A simple but generally inefficient type of associative array is an association list, often called an alist for short, which simply stores a linked list of key-value pairs. Each lookup does a linear search through the list looking for a key match. Such a data structure is commonly used in Lisp/Scheme. Advantages of association lists include:

• It need only be known how to test keys for equality — which is minimal for maps supporting the four basic operations — while the above alternatives require a linear order comparison or a hash function.
• For small associative arrays, common in some applications, association lists can take less time and space than other data structures.
• Insertions are done in constant time by adding the new association to the head of the list.

Specialized representations

If the keys have a specific type, one can often use specialized data structures to gain performance. For example, integer-keyed maps can be implemented using radix trees or Judy arrays, and are useful space-saving replacements for sparse arrays. Because this type of data structure can perform longest-prefix matching, they're particularly useful in applications where a single value is assigned to most of a large range of keys with a common prefix except for a few exceptions, such as in routing tables. String-keyed maps can avoid extra comparisons during lookups by using tries.

Multimap

A variation of the map (associative array) is the multimap, which is the same as map data structures, but allows a key to be mapped to more than one value. Formally, a multimap can be thought of as a regular associative array that maps unique keys to nonempty sets of values, although actual implementation may vary. C++'s Standard Template Library provides the "multimap" container for the sorted multimap, SGI's STL provides the "hash_multimap" container, which implements a multimap using a hash table, and some varieties of LPC have built-in multimap support.

Language support

Associative arrays can be implemented in any programming language as a package and many language systems provide them as part of their standard library. In some languages, they are not only built into the standard system, but have special syntax, often using array-like subscripting. Built-in syntactic support for associative arrays was introduced by SNOBOL4, under the name "table".

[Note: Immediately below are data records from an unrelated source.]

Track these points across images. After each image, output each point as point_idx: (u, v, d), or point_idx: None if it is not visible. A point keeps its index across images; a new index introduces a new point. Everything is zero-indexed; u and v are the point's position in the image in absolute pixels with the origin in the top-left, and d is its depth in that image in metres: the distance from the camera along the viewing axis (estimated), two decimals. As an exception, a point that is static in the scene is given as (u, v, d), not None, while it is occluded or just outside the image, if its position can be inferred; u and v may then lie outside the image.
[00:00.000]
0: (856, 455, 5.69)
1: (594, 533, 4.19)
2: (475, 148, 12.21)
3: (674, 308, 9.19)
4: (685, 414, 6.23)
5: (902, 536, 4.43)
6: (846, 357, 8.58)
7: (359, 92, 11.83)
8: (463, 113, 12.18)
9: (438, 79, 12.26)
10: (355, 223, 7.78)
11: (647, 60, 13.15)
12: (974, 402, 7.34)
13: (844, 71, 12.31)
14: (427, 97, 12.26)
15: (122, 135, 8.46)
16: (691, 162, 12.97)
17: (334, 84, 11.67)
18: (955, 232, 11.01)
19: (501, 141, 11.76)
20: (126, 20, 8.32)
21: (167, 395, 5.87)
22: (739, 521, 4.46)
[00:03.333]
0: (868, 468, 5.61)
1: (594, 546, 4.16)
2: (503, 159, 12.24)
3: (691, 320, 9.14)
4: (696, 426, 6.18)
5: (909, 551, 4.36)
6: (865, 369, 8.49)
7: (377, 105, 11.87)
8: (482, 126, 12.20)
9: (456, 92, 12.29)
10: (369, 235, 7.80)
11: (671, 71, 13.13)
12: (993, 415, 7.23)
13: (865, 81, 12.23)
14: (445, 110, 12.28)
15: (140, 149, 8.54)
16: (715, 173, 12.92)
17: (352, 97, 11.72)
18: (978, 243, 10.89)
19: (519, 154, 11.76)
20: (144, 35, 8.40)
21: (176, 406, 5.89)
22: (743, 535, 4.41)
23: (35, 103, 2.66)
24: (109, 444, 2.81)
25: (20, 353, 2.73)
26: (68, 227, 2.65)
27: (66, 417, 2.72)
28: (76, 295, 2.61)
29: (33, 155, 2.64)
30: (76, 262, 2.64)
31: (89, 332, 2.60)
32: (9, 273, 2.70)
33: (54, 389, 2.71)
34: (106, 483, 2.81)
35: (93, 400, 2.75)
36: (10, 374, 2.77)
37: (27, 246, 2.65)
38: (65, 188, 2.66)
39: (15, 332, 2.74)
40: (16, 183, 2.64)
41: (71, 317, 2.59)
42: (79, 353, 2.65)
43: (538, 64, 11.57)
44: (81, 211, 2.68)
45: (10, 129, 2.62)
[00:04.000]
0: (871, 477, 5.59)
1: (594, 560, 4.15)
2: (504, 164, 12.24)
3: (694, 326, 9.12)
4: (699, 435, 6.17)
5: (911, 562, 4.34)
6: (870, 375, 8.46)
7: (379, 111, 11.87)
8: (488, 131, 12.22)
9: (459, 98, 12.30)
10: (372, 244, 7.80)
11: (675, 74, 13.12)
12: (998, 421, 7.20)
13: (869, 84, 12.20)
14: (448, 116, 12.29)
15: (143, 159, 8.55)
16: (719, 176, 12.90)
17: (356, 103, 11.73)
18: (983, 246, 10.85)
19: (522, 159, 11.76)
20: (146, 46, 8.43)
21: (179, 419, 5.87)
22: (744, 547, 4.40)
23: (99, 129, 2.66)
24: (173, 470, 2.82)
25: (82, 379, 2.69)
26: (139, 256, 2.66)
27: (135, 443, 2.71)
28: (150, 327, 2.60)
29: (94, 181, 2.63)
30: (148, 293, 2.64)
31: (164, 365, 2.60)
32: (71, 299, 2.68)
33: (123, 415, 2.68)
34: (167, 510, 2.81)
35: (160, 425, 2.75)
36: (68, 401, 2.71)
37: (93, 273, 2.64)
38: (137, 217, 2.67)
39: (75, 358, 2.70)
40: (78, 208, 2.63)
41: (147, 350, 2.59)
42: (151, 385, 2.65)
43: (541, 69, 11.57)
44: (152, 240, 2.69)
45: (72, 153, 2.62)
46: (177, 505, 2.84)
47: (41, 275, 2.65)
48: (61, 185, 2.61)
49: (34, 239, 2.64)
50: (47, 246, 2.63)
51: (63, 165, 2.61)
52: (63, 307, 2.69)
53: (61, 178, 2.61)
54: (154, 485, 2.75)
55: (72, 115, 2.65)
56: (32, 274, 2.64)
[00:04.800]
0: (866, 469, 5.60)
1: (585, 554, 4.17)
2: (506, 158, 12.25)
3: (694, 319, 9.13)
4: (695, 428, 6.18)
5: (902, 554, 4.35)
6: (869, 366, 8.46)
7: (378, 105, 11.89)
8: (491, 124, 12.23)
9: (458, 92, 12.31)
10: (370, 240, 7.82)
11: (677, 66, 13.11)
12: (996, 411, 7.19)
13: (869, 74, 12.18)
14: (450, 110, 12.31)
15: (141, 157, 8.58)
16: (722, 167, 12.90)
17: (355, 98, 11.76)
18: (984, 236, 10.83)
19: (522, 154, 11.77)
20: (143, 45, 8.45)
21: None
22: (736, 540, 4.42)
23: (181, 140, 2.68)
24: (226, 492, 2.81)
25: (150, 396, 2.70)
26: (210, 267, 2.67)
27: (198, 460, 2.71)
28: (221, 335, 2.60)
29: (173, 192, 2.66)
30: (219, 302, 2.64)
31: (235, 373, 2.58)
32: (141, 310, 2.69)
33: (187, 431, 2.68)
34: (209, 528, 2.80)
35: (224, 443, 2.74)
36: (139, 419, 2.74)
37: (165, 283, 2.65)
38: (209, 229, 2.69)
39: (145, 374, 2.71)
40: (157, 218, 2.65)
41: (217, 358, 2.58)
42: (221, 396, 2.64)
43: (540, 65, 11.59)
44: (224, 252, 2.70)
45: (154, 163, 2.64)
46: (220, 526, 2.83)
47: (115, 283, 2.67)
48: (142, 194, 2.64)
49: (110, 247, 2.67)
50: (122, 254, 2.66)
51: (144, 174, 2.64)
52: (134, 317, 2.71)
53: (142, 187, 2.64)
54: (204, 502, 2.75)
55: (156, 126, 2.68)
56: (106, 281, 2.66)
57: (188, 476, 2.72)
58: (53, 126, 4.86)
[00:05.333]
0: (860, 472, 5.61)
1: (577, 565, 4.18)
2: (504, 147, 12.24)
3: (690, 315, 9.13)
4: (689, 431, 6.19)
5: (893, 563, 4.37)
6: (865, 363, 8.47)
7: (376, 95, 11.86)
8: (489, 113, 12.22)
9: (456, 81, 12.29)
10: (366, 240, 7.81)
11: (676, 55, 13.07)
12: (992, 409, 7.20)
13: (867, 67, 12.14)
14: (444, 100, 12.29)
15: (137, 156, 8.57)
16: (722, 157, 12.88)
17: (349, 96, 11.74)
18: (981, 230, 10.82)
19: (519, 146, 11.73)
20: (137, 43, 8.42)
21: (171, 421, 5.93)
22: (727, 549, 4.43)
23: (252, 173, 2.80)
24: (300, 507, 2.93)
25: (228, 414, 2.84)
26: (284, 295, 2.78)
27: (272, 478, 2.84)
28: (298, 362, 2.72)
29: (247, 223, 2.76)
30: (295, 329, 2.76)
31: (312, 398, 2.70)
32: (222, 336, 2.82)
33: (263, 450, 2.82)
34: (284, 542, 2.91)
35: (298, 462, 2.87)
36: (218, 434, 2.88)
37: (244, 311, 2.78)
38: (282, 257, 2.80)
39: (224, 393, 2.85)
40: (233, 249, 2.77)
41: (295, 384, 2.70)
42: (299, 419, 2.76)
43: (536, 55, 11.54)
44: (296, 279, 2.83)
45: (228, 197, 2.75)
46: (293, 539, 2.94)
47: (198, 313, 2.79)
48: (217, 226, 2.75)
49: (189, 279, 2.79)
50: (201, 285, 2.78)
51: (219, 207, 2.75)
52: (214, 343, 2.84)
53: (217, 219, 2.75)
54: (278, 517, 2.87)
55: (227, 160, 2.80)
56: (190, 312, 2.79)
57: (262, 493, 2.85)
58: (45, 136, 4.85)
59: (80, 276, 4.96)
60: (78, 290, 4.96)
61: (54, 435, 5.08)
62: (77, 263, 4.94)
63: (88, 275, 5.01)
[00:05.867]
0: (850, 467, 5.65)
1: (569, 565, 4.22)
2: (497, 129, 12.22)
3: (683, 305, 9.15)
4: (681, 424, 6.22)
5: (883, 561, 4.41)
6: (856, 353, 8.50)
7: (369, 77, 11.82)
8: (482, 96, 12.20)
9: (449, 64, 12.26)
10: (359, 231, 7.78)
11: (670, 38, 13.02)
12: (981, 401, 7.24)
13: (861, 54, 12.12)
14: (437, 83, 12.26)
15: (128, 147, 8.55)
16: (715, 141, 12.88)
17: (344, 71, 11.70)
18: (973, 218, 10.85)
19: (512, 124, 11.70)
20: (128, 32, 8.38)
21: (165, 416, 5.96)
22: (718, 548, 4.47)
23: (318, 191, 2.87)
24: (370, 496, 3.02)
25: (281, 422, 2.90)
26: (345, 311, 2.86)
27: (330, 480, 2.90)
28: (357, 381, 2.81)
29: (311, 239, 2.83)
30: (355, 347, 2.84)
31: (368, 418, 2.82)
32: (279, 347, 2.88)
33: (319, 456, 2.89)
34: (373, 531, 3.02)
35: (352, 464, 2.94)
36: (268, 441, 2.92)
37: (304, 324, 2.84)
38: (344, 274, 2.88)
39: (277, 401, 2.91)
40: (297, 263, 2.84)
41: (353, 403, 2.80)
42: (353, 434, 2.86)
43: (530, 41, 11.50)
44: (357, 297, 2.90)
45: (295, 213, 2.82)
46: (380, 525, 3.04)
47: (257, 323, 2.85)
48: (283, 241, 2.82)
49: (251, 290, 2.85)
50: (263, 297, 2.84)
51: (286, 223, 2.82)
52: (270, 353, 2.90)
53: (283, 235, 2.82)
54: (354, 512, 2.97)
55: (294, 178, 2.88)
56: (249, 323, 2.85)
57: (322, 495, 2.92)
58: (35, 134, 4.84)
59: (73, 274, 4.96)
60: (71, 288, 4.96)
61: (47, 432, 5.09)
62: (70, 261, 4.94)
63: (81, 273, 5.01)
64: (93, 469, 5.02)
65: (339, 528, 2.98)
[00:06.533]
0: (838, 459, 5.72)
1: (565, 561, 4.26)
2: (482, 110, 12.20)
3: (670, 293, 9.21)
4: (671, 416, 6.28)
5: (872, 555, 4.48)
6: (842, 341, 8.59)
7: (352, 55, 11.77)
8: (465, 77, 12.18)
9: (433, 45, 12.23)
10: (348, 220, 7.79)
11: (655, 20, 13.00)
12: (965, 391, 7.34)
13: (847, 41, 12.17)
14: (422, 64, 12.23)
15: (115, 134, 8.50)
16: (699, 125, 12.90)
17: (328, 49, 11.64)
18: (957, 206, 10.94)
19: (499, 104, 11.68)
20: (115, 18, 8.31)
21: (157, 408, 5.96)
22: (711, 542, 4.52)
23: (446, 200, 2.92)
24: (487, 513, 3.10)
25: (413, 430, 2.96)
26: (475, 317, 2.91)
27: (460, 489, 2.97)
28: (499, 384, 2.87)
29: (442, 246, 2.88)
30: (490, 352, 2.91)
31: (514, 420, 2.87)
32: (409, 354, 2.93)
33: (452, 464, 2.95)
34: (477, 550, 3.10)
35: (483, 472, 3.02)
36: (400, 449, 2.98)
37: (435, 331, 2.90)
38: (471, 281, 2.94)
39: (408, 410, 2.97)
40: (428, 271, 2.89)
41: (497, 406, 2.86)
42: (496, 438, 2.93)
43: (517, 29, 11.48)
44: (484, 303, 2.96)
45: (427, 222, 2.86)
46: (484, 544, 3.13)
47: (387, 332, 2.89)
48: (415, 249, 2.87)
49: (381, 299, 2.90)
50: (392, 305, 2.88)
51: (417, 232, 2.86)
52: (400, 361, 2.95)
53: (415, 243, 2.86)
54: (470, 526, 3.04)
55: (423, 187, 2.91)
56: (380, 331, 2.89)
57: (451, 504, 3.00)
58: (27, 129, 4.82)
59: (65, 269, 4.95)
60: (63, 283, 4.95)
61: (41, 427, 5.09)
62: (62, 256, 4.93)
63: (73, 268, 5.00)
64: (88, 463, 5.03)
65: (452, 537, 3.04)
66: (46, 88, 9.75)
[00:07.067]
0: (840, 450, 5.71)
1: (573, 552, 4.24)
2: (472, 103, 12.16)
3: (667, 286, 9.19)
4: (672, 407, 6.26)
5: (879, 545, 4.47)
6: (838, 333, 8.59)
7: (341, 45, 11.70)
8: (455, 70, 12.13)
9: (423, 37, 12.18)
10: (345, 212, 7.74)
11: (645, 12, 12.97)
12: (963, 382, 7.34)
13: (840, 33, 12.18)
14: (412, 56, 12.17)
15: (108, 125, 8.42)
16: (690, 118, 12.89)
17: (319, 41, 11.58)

MUMPS made multi-dimensional associative arrays, optionally persistent, its key data structure. SETL supported them as one possible implementation of sets and maps. Most modern scripting languages, starting with AWK and including Perl, Tcl, JavaScript, Python, Ruby, and Lua, support associative arrays as a primary container type. In many more languages, they are available as library functions without special syntax. Associative arrays have a variety of names.

In Smalltalk, Objective-C, .NET, Python, and REALbasic they are called dictionaries; in Perl and Ruby they are called hashes; in C++ and Java they are called maps (see map (C++) and Map) and in Common Lisp and Windows PowerShell they are called hashtables (since both typically use this implementation). In PHP all arrays can be associative, except that the keys are limited to integers and strings. In JavaScript, all objects behave as associative arrays.

In Visual FoxPro they are called Collections. In the scripting language Lua, associative arrays, called tables, are used as the primitive building block for all data structures, even arrays. In MUMPS, the associative arrays are typically stored as B-trees.